### EXCERPT
Politics & Policy

Who Wins?

On the Mideast muddle.

In the wake of Friday night’s vote on a ceasefire resolution at the United Nations on the crisis in the Middle East, are there any winners in the thirty-some days’ war? National Review Online asked a group of experts in the U.S. and Israel.

Anne Bayefsky

The most frightening part of the U.N. Security Council resolution is that the United States agreed to allow the U.N. to play a pivotal role in the battle of our age — between democracy and terrorism, freedom and bondage, dignity and intolerance.

Kofi Annan’s wide grin, as he stood side-by-side with Secretary Rice on Friday, said it all. He won. But America and freedom’s cause lost.

At exactly the moment the “reformed” U.N. Human Rights Council condemned Israel — and only Israel — for the third time in two months, America cut a deal with the same U.N. to pin down the arms of the state on the front lines of democracy’s war.

Why is the America that guards the right of self-defense so dearly willing to deny it, in effect, to the state of Israel? Why would America permit the U.N., which has systematically sided with Arab and Islamic states in their war against the Jews for half a century, to play-act as even-handed peacemaker? Why did the administration believe that denying Israel a win over Iranian proxies this time means America is more likely to win over their Iranian bosses next time?

### WORK INSTRUCTIONS
Keep writing the piece on the U.N. ceasefire vote, picking up right after its last sentence.

### RECORD SET

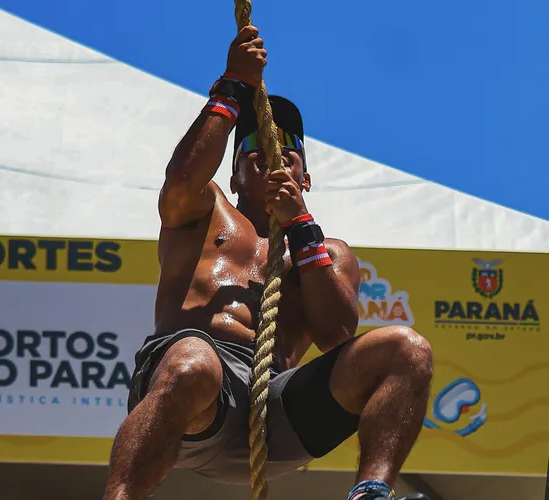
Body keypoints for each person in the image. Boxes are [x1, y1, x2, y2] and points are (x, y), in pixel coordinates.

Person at [103, 24, 434, 500]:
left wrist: (300, 226)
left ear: (307, 177)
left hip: (276, 412)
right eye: (252, 149)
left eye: (288, 151)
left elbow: (336, 336)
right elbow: (179, 180)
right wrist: (233, 87)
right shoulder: (205, 210)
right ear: (233, 173)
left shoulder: (328, 251)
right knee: (194, 362)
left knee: (408, 348)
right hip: (194, 393)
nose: (271, 153)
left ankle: (372, 492)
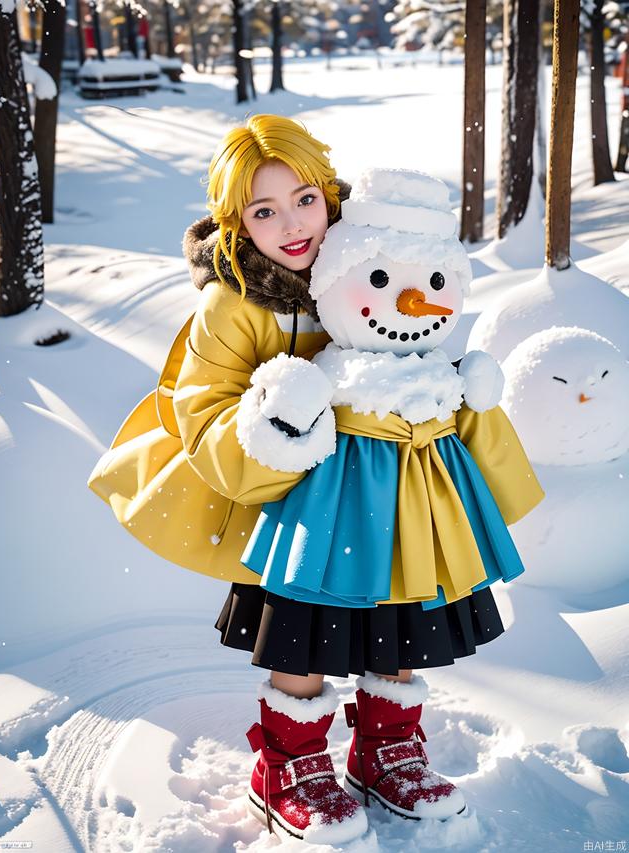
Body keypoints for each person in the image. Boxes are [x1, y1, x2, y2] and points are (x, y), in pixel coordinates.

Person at [88, 115, 538, 845]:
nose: (291, 224)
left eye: (303, 199)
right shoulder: (234, 303)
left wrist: (456, 387)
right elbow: (200, 407)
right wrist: (275, 427)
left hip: (397, 499)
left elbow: (420, 334)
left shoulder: (365, 254)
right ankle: (289, 764)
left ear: (328, 193)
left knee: (400, 621)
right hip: (304, 511)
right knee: (307, 633)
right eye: (263, 212)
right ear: (238, 223)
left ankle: (385, 746)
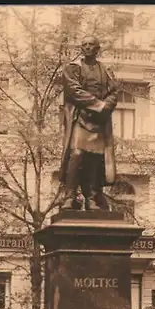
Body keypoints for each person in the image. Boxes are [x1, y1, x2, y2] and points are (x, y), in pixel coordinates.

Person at [59, 35, 119, 210]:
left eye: (91, 45)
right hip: (80, 118)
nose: (87, 47)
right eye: (84, 45)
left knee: (94, 158)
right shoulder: (73, 68)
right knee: (77, 154)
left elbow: (114, 92)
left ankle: (91, 197)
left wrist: (107, 105)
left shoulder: (105, 70)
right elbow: (73, 91)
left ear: (97, 48)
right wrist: (98, 104)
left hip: (99, 121)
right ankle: (69, 196)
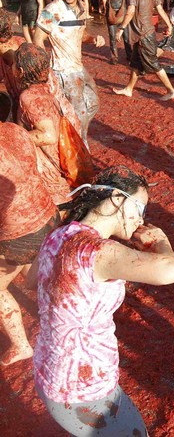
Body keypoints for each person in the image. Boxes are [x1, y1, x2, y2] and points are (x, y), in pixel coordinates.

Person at [32, 165, 174, 436]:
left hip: (49, 368)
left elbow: (34, 280)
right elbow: (169, 271)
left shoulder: (59, 234)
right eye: (140, 208)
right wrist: (161, 241)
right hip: (83, 387)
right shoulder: (99, 251)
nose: (141, 219)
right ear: (117, 199)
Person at [0, 121, 58, 366]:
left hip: (18, 233)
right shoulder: (14, 129)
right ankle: (55, 319)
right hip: (48, 214)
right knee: (40, 271)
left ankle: (21, 345)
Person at [34, 0, 105, 147]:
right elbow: (38, 39)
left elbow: (79, 34)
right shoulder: (54, 9)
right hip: (63, 71)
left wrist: (93, 38)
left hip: (78, 67)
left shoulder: (81, 8)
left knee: (93, 103)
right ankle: (80, 151)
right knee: (79, 113)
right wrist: (47, 71)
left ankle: (72, 138)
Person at [14, 43, 81, 205]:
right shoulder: (46, 89)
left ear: (21, 71)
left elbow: (48, 135)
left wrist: (13, 135)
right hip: (63, 168)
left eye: (14, 65)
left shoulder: (30, 97)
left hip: (50, 178)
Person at [113, 0, 174, 101]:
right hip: (144, 33)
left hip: (144, 34)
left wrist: (121, 28)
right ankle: (129, 89)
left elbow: (130, 10)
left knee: (153, 64)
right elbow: (160, 8)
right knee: (135, 62)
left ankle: (171, 90)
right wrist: (169, 25)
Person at [92, 0, 132, 65]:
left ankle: (130, 55)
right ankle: (114, 57)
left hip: (123, 12)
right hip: (111, 13)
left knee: (126, 37)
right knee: (112, 36)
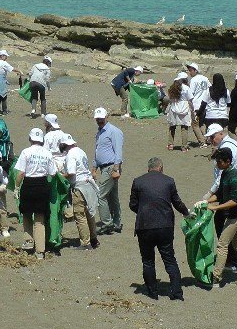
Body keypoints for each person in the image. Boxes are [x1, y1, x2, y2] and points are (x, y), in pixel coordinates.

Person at [129, 157, 189, 300]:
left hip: (145, 226)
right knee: (169, 259)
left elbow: (132, 204)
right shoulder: (169, 181)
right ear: (161, 168)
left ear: (148, 168)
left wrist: (144, 211)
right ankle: (176, 292)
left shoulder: (138, 181)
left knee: (148, 260)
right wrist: (187, 213)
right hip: (165, 225)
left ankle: (152, 292)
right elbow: (177, 202)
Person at [202, 147, 237, 288]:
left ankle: (216, 278)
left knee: (222, 245)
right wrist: (207, 201)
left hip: (236, 216)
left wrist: (215, 207)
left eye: (219, 162)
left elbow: (233, 201)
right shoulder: (225, 174)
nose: (217, 164)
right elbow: (221, 195)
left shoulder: (235, 177)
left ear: (227, 161)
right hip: (236, 215)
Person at [14, 128, 55, 259]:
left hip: (28, 185)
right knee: (39, 220)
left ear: (30, 139)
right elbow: (53, 173)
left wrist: (16, 187)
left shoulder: (26, 152)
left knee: (26, 214)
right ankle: (40, 251)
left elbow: (21, 173)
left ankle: (28, 242)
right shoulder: (47, 153)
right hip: (42, 185)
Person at [62, 135, 100, 250]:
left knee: (80, 215)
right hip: (88, 184)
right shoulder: (81, 151)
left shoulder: (70, 155)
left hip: (79, 186)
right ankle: (94, 239)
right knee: (90, 214)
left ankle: (85, 242)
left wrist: (61, 175)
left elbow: (71, 173)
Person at [93, 107, 124, 235]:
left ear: (106, 117)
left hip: (111, 167)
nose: (99, 120)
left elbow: (118, 151)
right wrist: (94, 167)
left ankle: (107, 223)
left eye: (101, 118)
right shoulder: (100, 132)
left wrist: (116, 168)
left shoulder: (114, 131)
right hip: (104, 167)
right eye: (97, 119)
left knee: (100, 195)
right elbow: (97, 150)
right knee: (112, 196)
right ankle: (116, 223)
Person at [165, 73, 193, 151]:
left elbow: (170, 98)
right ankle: (184, 147)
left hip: (174, 107)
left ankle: (170, 145)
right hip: (184, 108)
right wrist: (193, 109)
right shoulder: (186, 88)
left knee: (172, 126)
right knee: (184, 127)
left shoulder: (172, 87)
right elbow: (190, 99)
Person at [186, 63, 210, 144]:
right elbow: (210, 88)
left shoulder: (194, 80)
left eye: (191, 70)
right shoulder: (205, 78)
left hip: (197, 105)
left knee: (195, 124)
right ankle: (207, 138)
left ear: (195, 70)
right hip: (205, 104)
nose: (189, 72)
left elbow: (191, 93)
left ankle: (202, 141)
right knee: (202, 123)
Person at [0, 49, 21, 116]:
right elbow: (11, 68)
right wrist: (19, 71)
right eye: (6, 56)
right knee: (4, 95)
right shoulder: (3, 62)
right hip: (1, 80)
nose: (6, 57)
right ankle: (4, 110)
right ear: (2, 56)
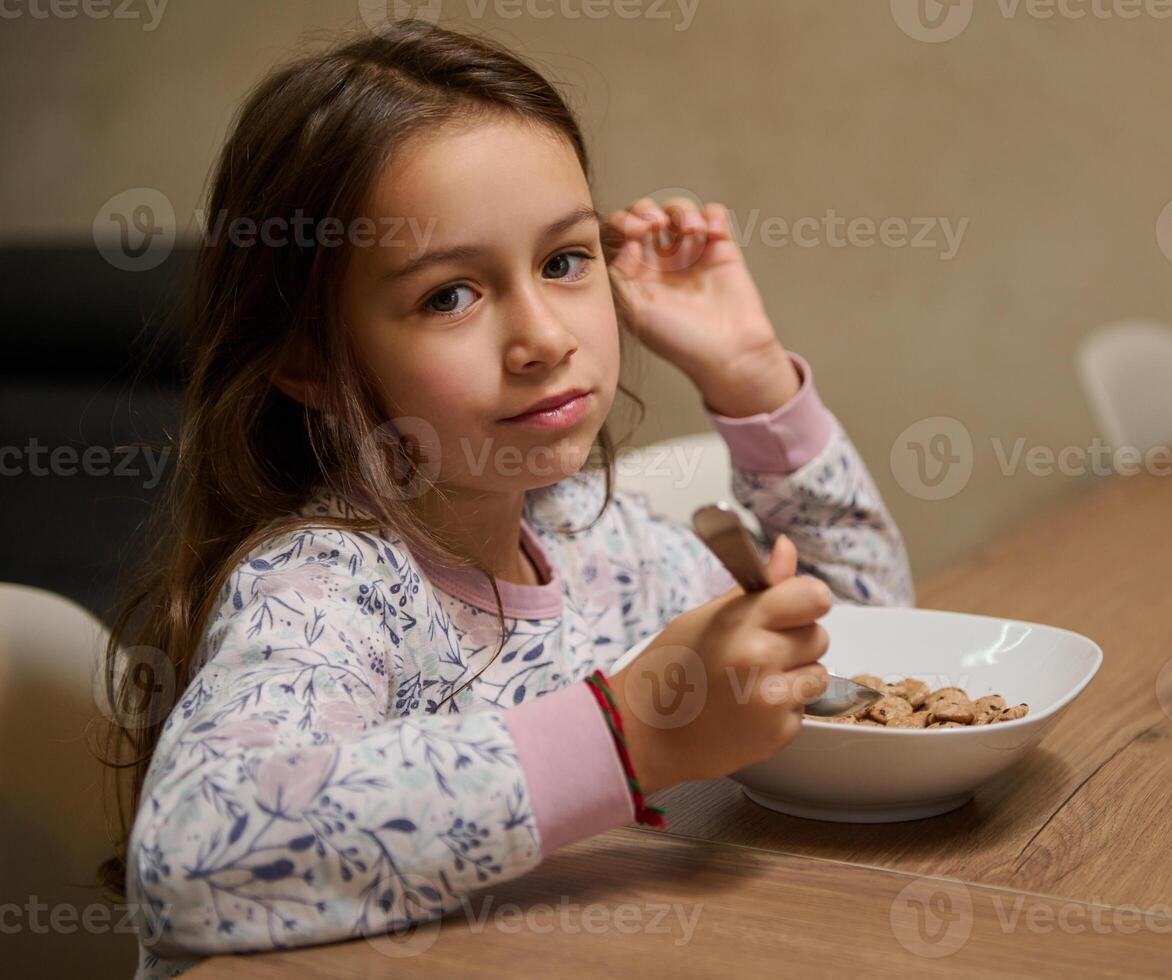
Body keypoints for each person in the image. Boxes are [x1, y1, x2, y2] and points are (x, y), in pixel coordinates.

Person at [99, 20, 912, 979]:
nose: (541, 336)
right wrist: (635, 734)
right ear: (309, 360)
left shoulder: (595, 538)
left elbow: (860, 658)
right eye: (449, 296)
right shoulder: (325, 586)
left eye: (565, 262)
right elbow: (189, 862)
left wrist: (753, 380)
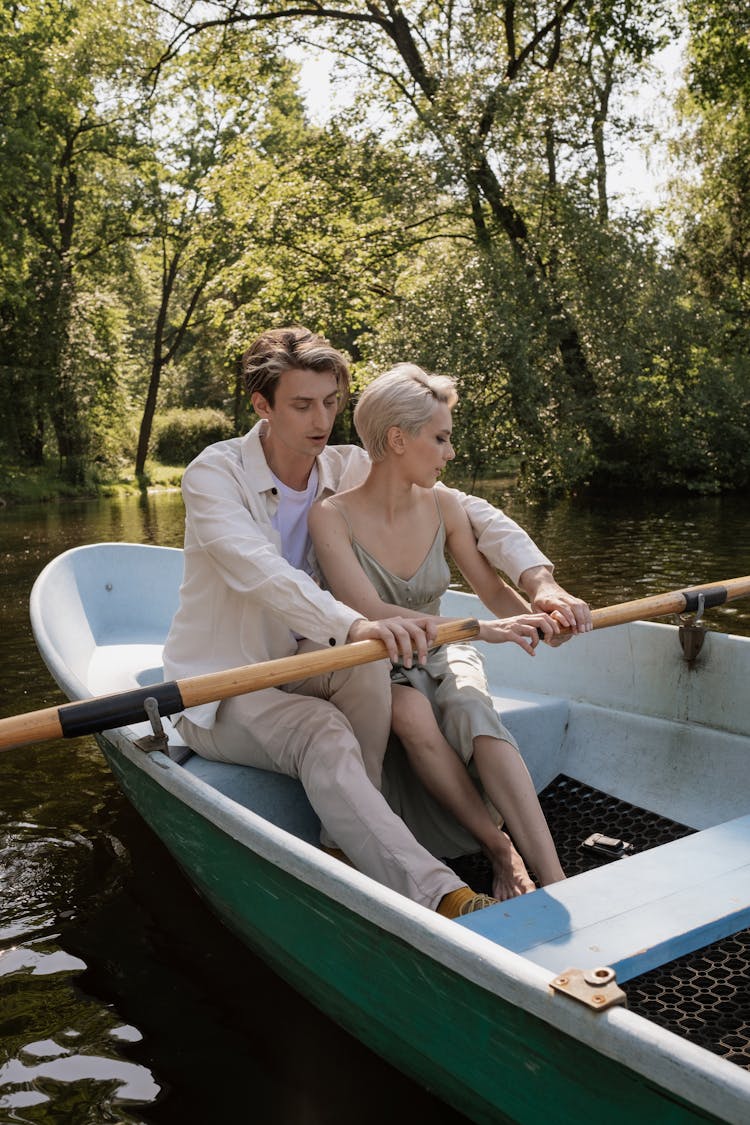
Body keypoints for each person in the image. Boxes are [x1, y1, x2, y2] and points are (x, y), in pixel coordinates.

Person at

### REPLY
Everything about this resolution is an assault on the shared values of America and Israel: labeling Israel’s battle against Hezbollah partially “offensive”; failing to mention Iran and Syria — the states driving the war; designing a force for southern Lebanon incapable of disarming Hezbollah; suggesting territorial gains for Hezbollah’s terror; signing a death warrant for the kidnapped Israeli soldiers by placing their release side-by-side with the release of Lebanese killers in Israeli jails.

So why did the administration sign on? The mistaken impression that the U.N. is a good place to make real friends and allies who will be there down the road; the erroneous belief that having the intolerant and the racist inside the tent is progress; the alleged lack of an alternative. These are a lot of very bad reasons for handing an international institution unable to define terrorism a central role in combating it.

Anne Bayefsky is a senior fellow at the Hudson Institute and at Touro College Law Center. She is also editor of www.EyeontheUN.org.

Ilan Berman

Hezbollah, Syria, and Iran.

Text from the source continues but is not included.